WHAT THIS TASK INVOLVES:
Rewrite the part of the NiFi controller services passage that begins at the words "JsonTreeReader Controller Service" and ends after "AvroSchemaRegistry Controller Service.", renaming "JsonTreeReader" to "JsonPathReader" everywhere it occurs.

DOCUMENT PASSAGE:
Let's look at the mentioned controller services in detail.
JsonTreeReader Controller Service
Select the arrow icon next to the "JsonTreeReader" which opens the Controller Services list in the NiFi Flow Configuration. "JsonTreeReader" should be highlighted in the list. Select the View Details button ("i" icon) to see the properties:
With Schema Access Strategy property set to "Use 'Schema Name' Property", the reader specifies the schema expected in an attribute, which in this example is schema.name. The Schema Registry property is set to the AvroSchemaRegistry Controller Service.
AvroSchemaRegistry Controller Service
The AvroSchemaRegistry defines the "provenance-event" schema. Select the arrow icon next to "AvroSchemaRegistry" and select the View Details button ("i" icon) to see its properties:
The schema is defined as:
{
"namespace": "nifi",
"name": "provenanceEvent",
"type": "record",
"fields": [
{ "name": "eventId", "type": "string" },
{ "name": "eventOrdinal", "type": "long" },
{ "name": "eventType", "type": "string" },
{ "name": "timestampMillis", "type": {
"type": "long",
"logicalType": "timestamp-millis"

EXCERPTED RECORDS:
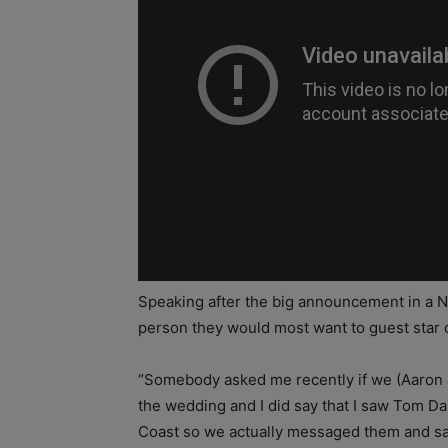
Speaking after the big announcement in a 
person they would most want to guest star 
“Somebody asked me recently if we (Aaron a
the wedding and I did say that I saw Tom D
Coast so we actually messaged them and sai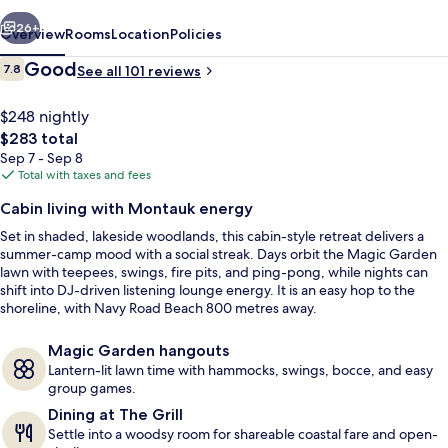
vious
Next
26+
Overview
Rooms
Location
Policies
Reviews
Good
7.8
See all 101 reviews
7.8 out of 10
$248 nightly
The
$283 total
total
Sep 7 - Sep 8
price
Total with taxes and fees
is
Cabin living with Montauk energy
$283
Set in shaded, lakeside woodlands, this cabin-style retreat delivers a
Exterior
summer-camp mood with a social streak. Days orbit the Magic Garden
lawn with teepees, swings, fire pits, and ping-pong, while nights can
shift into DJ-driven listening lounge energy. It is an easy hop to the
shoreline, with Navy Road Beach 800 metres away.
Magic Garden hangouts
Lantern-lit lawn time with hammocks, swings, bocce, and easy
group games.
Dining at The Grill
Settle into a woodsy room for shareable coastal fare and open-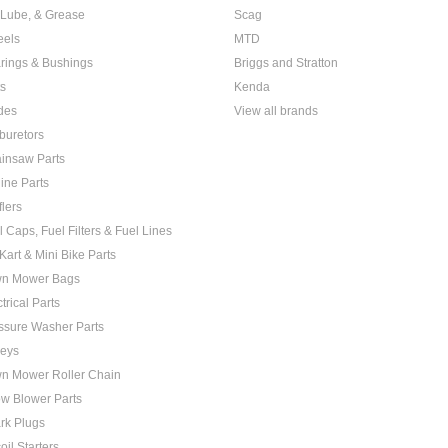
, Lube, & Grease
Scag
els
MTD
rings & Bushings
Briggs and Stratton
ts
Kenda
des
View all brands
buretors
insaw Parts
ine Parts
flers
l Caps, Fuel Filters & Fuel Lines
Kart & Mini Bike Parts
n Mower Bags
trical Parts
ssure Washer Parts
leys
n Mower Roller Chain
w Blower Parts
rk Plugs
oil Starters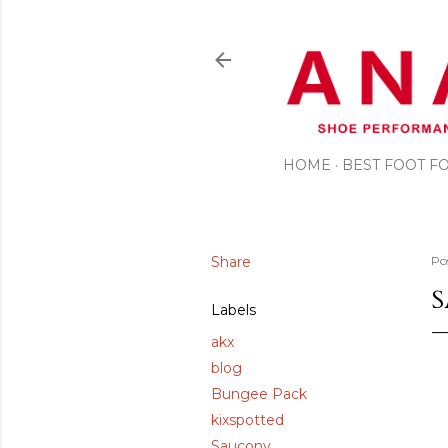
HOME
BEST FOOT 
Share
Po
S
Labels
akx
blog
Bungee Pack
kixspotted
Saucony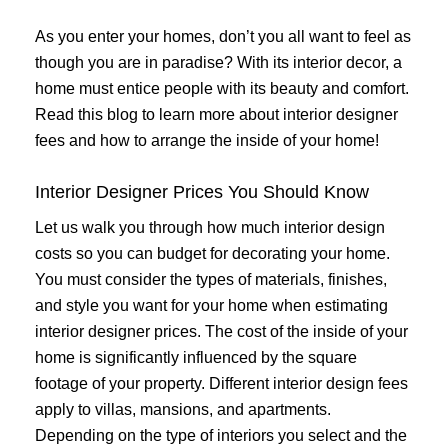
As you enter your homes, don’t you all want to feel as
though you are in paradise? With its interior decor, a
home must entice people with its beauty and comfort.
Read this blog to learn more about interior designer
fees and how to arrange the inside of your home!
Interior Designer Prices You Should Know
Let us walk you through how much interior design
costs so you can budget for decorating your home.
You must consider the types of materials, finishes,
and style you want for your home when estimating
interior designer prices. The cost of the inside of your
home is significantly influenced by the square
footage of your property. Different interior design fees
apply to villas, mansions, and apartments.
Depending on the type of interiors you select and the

...

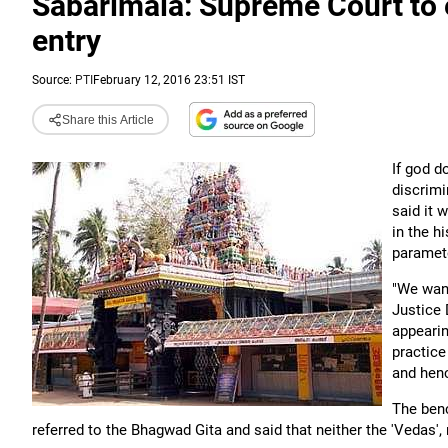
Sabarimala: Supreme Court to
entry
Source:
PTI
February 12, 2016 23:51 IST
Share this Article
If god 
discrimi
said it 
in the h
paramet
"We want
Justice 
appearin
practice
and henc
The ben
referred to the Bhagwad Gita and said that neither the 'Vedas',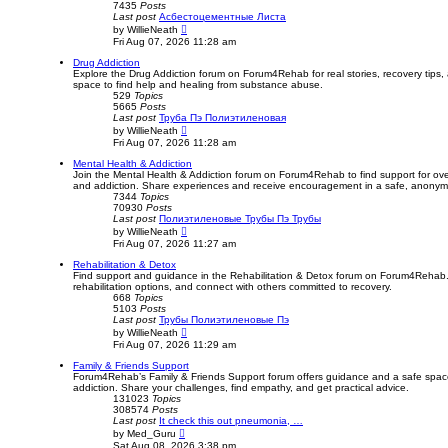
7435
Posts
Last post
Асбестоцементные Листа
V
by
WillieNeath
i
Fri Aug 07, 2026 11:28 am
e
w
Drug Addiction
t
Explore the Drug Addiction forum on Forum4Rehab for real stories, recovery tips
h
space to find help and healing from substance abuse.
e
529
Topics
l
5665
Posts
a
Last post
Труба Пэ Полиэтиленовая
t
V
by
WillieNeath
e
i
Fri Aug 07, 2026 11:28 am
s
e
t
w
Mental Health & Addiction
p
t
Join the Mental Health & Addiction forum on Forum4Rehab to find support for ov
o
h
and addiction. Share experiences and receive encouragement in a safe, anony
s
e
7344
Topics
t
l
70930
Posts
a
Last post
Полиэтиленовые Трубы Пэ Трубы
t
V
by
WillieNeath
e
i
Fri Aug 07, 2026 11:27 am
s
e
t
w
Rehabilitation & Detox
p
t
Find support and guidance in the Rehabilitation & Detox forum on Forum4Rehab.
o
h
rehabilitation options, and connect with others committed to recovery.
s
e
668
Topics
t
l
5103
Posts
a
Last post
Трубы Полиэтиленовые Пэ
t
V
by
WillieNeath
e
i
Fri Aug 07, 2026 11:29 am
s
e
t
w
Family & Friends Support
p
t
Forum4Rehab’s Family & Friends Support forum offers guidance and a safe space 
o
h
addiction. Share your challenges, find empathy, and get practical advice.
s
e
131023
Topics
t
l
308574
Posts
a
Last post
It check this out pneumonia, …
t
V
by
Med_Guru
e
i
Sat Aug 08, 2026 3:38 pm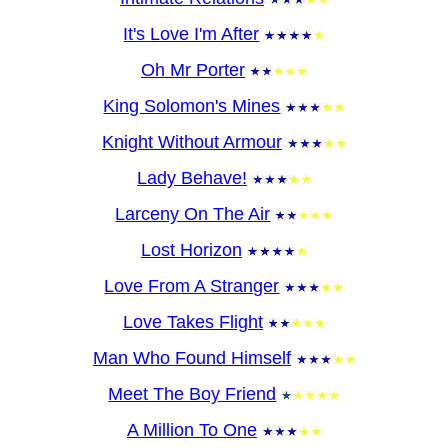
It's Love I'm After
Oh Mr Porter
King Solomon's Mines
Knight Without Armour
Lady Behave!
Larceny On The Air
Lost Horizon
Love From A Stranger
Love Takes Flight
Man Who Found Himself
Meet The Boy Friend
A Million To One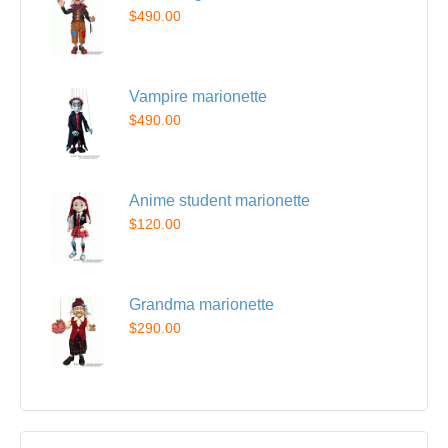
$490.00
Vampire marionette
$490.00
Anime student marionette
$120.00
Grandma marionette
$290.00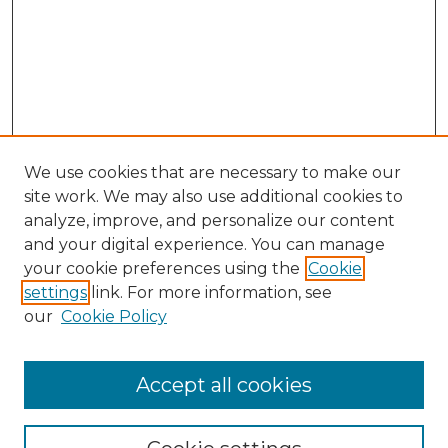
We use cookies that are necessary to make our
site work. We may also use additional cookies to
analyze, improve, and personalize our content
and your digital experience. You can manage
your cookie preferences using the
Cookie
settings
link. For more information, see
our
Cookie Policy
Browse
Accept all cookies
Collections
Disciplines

...

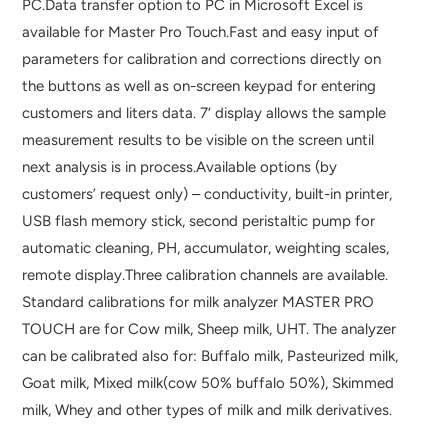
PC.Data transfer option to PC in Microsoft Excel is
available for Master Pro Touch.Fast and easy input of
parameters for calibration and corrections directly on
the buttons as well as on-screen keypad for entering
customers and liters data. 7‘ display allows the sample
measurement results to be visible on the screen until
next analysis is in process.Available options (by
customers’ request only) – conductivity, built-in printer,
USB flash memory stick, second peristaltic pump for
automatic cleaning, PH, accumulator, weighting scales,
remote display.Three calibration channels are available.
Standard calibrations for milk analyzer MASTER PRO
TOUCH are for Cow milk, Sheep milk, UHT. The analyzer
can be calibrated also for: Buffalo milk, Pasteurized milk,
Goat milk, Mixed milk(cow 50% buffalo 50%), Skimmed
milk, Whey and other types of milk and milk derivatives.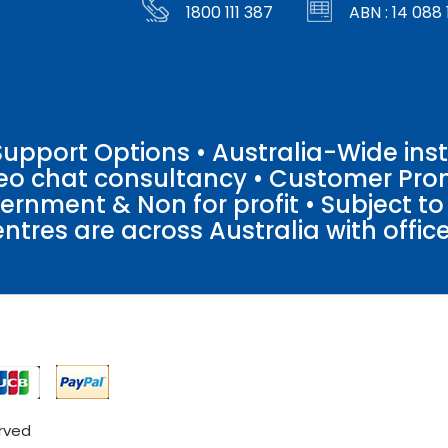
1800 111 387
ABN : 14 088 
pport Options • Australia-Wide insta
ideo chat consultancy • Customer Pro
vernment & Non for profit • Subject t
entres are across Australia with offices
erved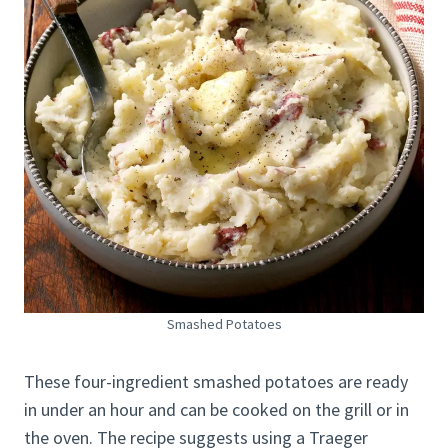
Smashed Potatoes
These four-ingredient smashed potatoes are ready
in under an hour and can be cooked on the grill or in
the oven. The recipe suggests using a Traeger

RESULT FOR THIS TASK:
JsonPathReader Controller Service
Select the arrow icon next to the "JsonPathReader" which opens the Controller Services list in the NiFi Flow Configuration. "JsonPathReader" should be highlighted in the list. Select the View Details button ("i" icon) to see the properties:
With Schema Access Strategy property set to "Use 'Schema Name' Property", the reader specifies the schema expected in an attribute, which in this example is schema.name. The Schema Registry property is set to the AvroSchemaRegistry Controller Service.